The Local Conversation in Haverhill South, funded by People’s Health Trust using money raised by Health Lottery East, supports people living in a neighbourhood experiencing high levels of disadvantage. Mental health issues have been on the rise for young people in this area, but the Local Conversation has stepped in to provide positive opportunities and a sense of purpose.
The COVID-19 pandemic highlighted just how essential community organisations are to the fabric of neighbourhoods, especially those where resources and community assets are scarce.
Jay Mills, is the Community Development Worker for the Local Conversation in Haverhill South in Suffolk. He described the area as not having “many resources or places to go for young people. It has poor public transport links to nearby towns and cities and it even has very few park benches for people to be able to meet up outside”.
The Local Conversation has been working with people of all ages in Haverhill South for six years and through bringing young people on board to consult on projects they’ve gained an understanding of the challenges young people are facing and what resources they need.
Jay Mills said:
“One of the key things that young people have said is rather than something to do, young people want somewhere to be. Young people can’t drive, can’t go out to a pub so they feel like they’re in limbo and don’t have anywhere to be. They’re expected to act like adults but don’t have the opportunities adults have.”
Through the Local Conversation young people in Haverhill have been able to secure a place of their own. Two years ago, young people voiced their desire for a pump track (a track for wheeled sports such as bikes and scooters) in the local area. Young people helped in the process of finding the location for the track, working with the council to get planning permission and bringing their vision to life.
The opening of the pump track has led to some clear benefits in the community. It is a space where young people go to socialise, learn new skills, build confidence. Opening the track has also had an impact on community cohesion by providing a space where everyone can feel welcome and included.
It is especially important that young people have access to this in Haverhill where tackling mental health issues is a priority for community organisations. In recent years the number of young people experiencing mental health issues has risen and funding for local youth services has declined.
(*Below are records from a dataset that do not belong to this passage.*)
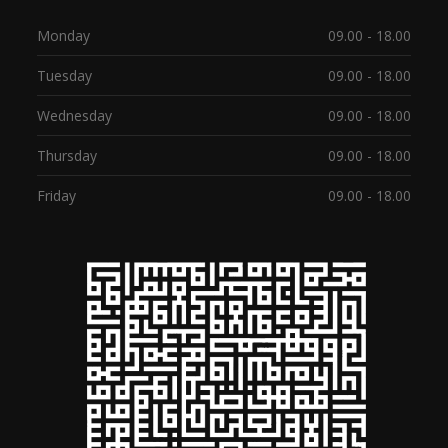
Monday
09.00 - 18.00
Tuesday
09.00 - 18.00
Wednesday
09.00 - 18.00
Thursday
09.00 - 18.00
Friday
09.00 - 18.00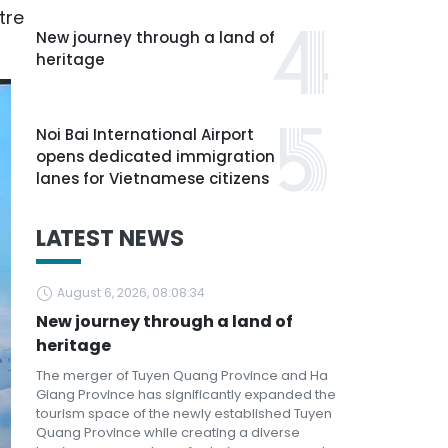
tre
New journey through a land of
heritage
Noi Bai International Airport
opens dedicated immigration
lanes for Vietnamese citizens
LATEST NEWS
August 6, 2026, 08:08:34
New journey through a land of
heritage
The merger of Tuyen Quang Province and Ha
Giang Province has significantly expanded the
tourism space of the newly established Tuyen
Quang Province while creating a diverse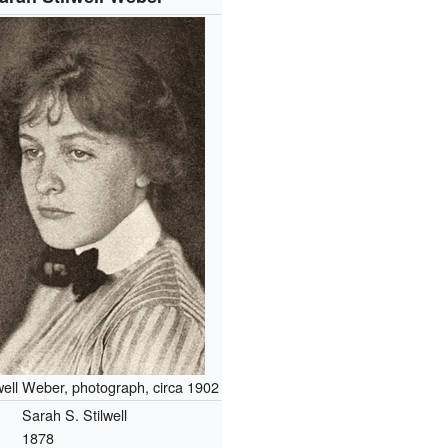
well Weber, photograph, circa 1902
Sarah S. Stilwell
1878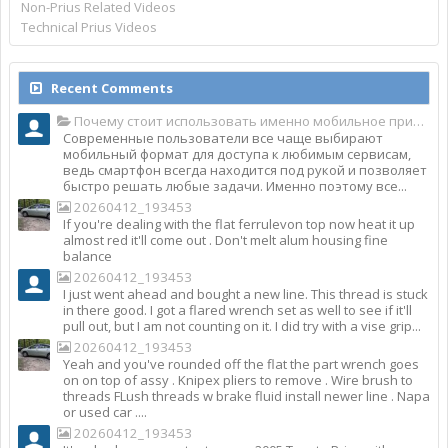
Non-Prius Related Videos
Technical Prius Videos
Recent Comments
Почему стоит использовать именно мобильное приложение Top Match?
Современные пользователи все чаще выбирают
мобильный формат для доступа к любимым сервисам,
ведь смартфон всегда находится под рукой и позволяет
быстро решать любые задачи. Именно поэтому все...
20260412_193453
If you're dealing with the flat ferrulevon top now heat it up
almost red it'll come out . Don't melt alum housing fine
balance
20260412_193453
I just went ahead and bought a new line. This thread is stuck
in there good. I got a flared wrench set as well to see if it'll
pull out, but I am not counting on it. I did try with a vise grip...
20260412_193453
Yeah and you've rounded off the flat the part wrench goes
on on top of assy . Knipex pliers to remove . Wire brush to
threads FLush threads w brake fluid install newer line . Napa
or used car ....
20260412_193453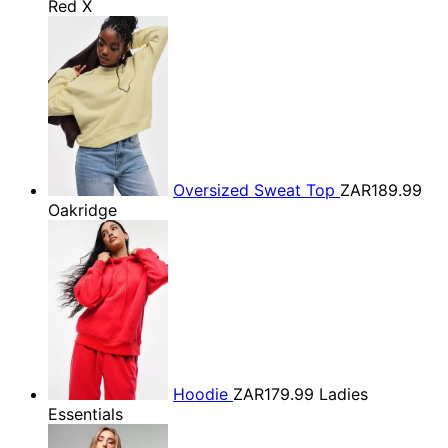
Red X
Oversized Sweat Top
ZAR189.99
Oakridge
Hoodie
ZAR179.99
Ladies
Essentials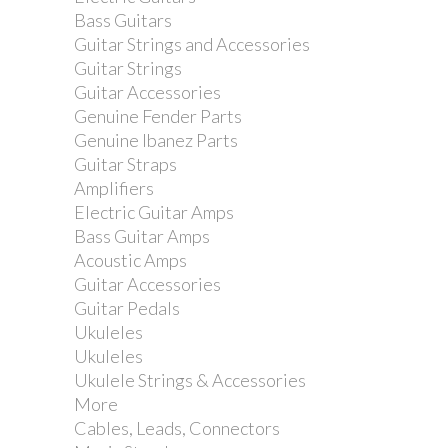
Hohner Marine Band 1896 in D.
Bass Guitars
Guitar Strings and Accessories
Guitar Strings
Guitar Accessories
Genuine Fender Parts
Genuine Ibanez Parts
Guitar Straps
Amplifiers
Electric Guitar Amps
Bass Guitar Amps
Acoustic Amps
Guitar Accessories
Guitar Pedals
Ukuleles
Ukuleles
Ukulele Strings & Accessories
More
Cables, Leads, Connectors
Hohner MS Series Big River Harp in A.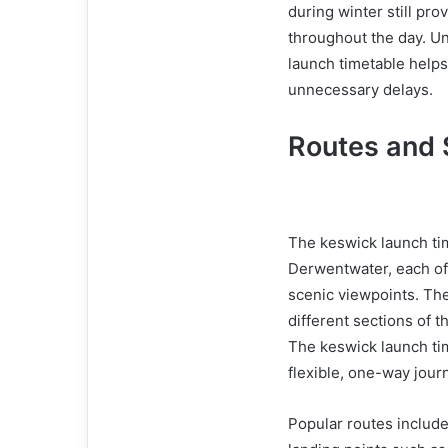
during winter still pr
throughout the day. U
launch timetable helps 
unnecessary delays.
Routes and
The keswick launch ti
Derwentwater, each off
scenic viewpoints. The
different sections of t
The keswick launch tim
flexible, one-way jour
Popular routes include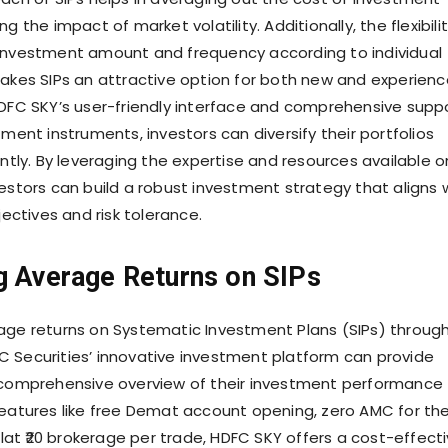
g the impact of market volatility. Additionally, the flexibili
investment amount and frequency according to individual
makes SIPs an attractive option for both new and experien
HDFC SKY’s user-friendly interface and comprehensive supp
tment instruments, investors can diversify their portfolios
ently. By leveraging the expertise and resources available o
vestors can build a robust investment strategy that aligns 
bjectives and risk tolerance.
g Average Returns on SIPs
age returns on Systematic Investment Plans (SIPs) throug
 Securities’ innovative investment platform can provide
 comprehensive overview of their investment performance
features like free Demat account opening, zero AMC for th
 flat ₹20 brokerage per trade, HDFC SKY offers a cost-effect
After working with young people in the local area, Jay Mills found that “young people mainly need a sense of belonging, a sense of purpose and a sense of hope”. Projects in the heart of communities such as the Local Conversation in Haverhill have been able to support young people to gain a sense of community power and work towards improving access to resources and finding a place in their community.
In the case of Haverhill, community projects have again shown their importance as key drivers of local change. The Local Conversation in Haverhill has partnered with other community groups in the area and local schools to ensure that young people can receive the best support possible.
Regarding the success of the pump track Jay Mills said:
“Our project has put a facility in for people to use and now it’s about working with the schools and not overlapping but all pulling in the same direction and working together to support young people. The school next to the track has used it to coach over 100 people and the boost this has provided to young people’s confidence is clear.”
As we look forward to the COVID-19 recovery, we must make tackling the rising crisis in young people’s mental health a priority. To do this, we must look to those community projects at the heart of their neighbourhoods for expertise and ensure they have the resources to continue.